Yolanda showed the best and worst in people.
It exposed the heroes and the heels.
For starters, it highlighted the capacities of every local government unit (LGU) in dealing with calamities. Tacloban, which rose to prominence due to the TV coverage of its devastation by CNN host Anderson Cooper, was further dragged into the mud by the quarrel between Interior and Local Governments Secretary Mar Roxas and Tacloban City Mayor Alfred Romualdez.
President Benigno Aquino III didn’t help any by blaming Romualdez and local officials not aligned with his administration, and insisting that it is the primary responsibility of LGUs to protect their constituents from calamities, even of the scale of supertyphoons like Yolanda.
On the other hand, the disaster brought out the best of the Filipino’s bayanihan spirit.
Countless thousands, rich or poor, young and old pitched in to help, raising funds, distributing relief goods and rebuilding homes.
The Filipinos’ resilience drew the admiration of the world as the deluge of financial and material assistance from the international community sent the message that the country isn’t alone in its suffering and that help would come.

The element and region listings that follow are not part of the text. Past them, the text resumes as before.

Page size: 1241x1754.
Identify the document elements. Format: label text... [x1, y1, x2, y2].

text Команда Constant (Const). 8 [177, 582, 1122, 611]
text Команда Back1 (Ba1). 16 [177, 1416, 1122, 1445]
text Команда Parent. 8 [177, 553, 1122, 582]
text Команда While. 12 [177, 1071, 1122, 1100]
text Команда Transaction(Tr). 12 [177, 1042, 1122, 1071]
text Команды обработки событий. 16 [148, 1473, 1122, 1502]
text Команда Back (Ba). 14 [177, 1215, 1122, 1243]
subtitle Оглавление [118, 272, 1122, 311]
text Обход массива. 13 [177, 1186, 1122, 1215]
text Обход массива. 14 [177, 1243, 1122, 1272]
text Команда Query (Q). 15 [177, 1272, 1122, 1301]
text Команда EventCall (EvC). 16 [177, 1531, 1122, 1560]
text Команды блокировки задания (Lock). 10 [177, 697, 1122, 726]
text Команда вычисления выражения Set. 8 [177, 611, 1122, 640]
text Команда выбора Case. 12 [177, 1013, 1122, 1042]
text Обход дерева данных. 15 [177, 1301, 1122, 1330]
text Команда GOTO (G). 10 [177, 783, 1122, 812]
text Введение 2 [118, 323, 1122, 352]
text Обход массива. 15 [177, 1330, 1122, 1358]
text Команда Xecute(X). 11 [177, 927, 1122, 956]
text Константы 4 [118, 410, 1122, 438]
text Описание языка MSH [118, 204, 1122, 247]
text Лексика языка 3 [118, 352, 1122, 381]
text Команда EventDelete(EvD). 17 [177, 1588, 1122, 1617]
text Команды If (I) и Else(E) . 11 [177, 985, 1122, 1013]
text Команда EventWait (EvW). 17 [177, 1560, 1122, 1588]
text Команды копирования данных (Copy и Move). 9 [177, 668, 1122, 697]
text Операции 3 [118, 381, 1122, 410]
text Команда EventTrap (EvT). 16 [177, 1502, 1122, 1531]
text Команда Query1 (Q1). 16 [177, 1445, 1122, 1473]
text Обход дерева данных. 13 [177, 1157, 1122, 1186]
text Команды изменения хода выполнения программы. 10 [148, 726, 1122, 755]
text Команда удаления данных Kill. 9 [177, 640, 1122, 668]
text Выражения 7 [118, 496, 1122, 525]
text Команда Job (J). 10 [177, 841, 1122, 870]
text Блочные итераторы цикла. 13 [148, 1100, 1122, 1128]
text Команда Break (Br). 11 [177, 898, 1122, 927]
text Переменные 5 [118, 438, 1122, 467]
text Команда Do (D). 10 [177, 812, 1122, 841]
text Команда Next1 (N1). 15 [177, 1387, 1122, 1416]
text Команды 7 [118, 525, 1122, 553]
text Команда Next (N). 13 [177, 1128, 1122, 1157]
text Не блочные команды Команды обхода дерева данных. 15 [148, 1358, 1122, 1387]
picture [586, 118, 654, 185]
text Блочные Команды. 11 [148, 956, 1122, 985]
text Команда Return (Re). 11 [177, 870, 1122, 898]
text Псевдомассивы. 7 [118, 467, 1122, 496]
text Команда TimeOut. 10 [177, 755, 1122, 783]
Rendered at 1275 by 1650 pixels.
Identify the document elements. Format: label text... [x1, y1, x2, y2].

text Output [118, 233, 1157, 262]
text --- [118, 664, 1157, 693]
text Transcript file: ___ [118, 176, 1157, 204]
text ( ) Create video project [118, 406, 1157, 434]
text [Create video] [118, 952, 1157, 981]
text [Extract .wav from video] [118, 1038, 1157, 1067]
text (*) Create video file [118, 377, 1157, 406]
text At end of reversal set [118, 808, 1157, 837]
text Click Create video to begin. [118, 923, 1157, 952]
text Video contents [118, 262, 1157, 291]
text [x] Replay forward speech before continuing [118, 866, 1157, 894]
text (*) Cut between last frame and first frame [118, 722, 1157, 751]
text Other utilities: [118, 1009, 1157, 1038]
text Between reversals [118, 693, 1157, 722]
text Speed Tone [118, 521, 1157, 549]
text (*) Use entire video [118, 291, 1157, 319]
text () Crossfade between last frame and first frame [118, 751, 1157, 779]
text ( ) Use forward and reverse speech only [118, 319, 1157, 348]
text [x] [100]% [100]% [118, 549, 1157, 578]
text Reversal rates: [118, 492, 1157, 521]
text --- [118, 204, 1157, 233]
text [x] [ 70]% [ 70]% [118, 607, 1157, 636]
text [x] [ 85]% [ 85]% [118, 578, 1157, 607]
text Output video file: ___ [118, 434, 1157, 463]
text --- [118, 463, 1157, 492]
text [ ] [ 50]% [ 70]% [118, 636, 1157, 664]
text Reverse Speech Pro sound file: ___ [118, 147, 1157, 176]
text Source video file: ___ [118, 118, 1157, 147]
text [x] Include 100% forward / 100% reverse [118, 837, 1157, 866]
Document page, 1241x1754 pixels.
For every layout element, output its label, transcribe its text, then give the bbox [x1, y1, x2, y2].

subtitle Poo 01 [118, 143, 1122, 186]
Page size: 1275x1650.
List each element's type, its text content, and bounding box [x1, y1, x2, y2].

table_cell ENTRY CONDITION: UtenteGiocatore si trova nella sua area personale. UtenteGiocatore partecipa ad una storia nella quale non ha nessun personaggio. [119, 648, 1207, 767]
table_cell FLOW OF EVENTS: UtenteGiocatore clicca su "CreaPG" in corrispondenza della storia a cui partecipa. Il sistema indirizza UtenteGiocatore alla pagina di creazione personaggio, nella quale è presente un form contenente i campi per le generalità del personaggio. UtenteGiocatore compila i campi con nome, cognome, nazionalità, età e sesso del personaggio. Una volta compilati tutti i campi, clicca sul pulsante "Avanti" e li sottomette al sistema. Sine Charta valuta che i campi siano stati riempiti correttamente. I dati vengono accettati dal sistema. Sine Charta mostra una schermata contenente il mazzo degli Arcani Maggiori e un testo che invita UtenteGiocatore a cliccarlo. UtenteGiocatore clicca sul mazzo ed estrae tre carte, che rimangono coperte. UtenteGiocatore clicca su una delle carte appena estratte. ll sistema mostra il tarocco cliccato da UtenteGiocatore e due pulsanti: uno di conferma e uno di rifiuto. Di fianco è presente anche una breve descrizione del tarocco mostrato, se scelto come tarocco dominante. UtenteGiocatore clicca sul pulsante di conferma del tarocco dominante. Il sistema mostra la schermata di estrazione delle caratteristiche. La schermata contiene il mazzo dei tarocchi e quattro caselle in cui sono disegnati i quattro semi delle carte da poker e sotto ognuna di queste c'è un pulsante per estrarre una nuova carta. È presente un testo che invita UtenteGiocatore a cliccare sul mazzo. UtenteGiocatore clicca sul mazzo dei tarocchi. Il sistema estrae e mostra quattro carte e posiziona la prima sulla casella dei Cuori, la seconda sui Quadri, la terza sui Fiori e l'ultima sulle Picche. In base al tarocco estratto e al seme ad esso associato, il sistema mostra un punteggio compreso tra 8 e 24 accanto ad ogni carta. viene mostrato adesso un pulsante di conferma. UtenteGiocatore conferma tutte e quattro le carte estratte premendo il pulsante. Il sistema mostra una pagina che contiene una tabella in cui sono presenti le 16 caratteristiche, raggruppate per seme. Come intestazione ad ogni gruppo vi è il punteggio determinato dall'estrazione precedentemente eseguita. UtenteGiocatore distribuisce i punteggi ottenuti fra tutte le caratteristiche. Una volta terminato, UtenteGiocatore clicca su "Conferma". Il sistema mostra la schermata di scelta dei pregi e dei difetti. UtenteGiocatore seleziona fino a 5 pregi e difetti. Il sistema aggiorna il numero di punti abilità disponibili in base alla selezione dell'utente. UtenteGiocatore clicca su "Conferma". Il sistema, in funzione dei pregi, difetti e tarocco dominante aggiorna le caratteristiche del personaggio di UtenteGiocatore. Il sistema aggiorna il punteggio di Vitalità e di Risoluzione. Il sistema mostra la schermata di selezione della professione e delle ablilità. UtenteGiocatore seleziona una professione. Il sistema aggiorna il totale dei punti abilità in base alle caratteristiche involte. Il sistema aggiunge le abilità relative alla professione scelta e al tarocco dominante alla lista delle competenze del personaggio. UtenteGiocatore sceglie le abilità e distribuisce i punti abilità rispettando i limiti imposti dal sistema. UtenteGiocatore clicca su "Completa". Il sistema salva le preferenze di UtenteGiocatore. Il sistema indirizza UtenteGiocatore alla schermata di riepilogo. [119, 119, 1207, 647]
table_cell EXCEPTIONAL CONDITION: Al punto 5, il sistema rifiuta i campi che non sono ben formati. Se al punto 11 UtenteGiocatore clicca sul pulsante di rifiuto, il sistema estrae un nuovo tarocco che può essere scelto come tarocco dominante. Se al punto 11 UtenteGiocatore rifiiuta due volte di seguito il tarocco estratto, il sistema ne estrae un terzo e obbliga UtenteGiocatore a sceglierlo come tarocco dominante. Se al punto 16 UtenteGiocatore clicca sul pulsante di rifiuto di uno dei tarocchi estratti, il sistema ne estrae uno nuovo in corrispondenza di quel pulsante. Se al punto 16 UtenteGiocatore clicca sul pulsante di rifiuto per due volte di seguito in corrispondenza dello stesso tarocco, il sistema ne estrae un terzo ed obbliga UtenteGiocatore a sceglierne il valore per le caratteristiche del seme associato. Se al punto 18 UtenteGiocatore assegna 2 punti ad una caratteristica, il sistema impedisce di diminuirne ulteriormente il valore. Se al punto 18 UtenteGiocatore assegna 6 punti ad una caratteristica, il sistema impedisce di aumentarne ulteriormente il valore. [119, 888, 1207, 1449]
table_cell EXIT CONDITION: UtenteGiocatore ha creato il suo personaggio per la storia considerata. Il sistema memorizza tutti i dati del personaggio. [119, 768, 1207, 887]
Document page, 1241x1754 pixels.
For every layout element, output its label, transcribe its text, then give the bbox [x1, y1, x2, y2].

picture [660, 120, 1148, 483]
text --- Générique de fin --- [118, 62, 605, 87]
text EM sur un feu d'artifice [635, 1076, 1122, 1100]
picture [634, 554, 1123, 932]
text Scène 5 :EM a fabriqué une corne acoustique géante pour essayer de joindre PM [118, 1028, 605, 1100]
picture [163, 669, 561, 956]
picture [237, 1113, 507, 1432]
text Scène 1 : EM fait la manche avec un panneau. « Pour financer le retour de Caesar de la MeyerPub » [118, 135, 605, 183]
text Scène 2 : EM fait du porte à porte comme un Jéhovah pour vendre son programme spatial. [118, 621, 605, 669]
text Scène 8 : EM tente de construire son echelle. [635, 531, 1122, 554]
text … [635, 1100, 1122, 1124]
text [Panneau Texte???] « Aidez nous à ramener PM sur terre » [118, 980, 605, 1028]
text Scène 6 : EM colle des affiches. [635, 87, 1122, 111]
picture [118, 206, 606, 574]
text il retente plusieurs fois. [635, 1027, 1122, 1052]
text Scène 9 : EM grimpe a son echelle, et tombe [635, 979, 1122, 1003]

A year later and what has passed?
Barely a few weeks before victims marked the one year anniversary of Yolanda, the national government passed the budget for the reconstruction process which from the onset was estimated to be completed beyond 2016, an election year.
The process of recovery is slow, too slow.
The answer lies not in Government, but in the combined commitment of all quarters to act, do more work and posture less.
Natural and man-made calamities will continue to leave Filipinos vulnerable.
If anything, Yolanda and the Oct. 15 earthquake that came before it, taught many Filipinos to prepare for the worst.
Disaster reduction and mitigation will be the mantra of local governments that have learned the true cost of staying ignorant and unready.
There really is no perfect, fool-proof contingency plan in dealing with natural disasters; anyone caught in the middle of these disasters can only hope to escape Nature’s wrath.
So even as we continue the rebuilding process, we hope that we take better care of the environment so we don’t hasten and bring this devastation on our heads.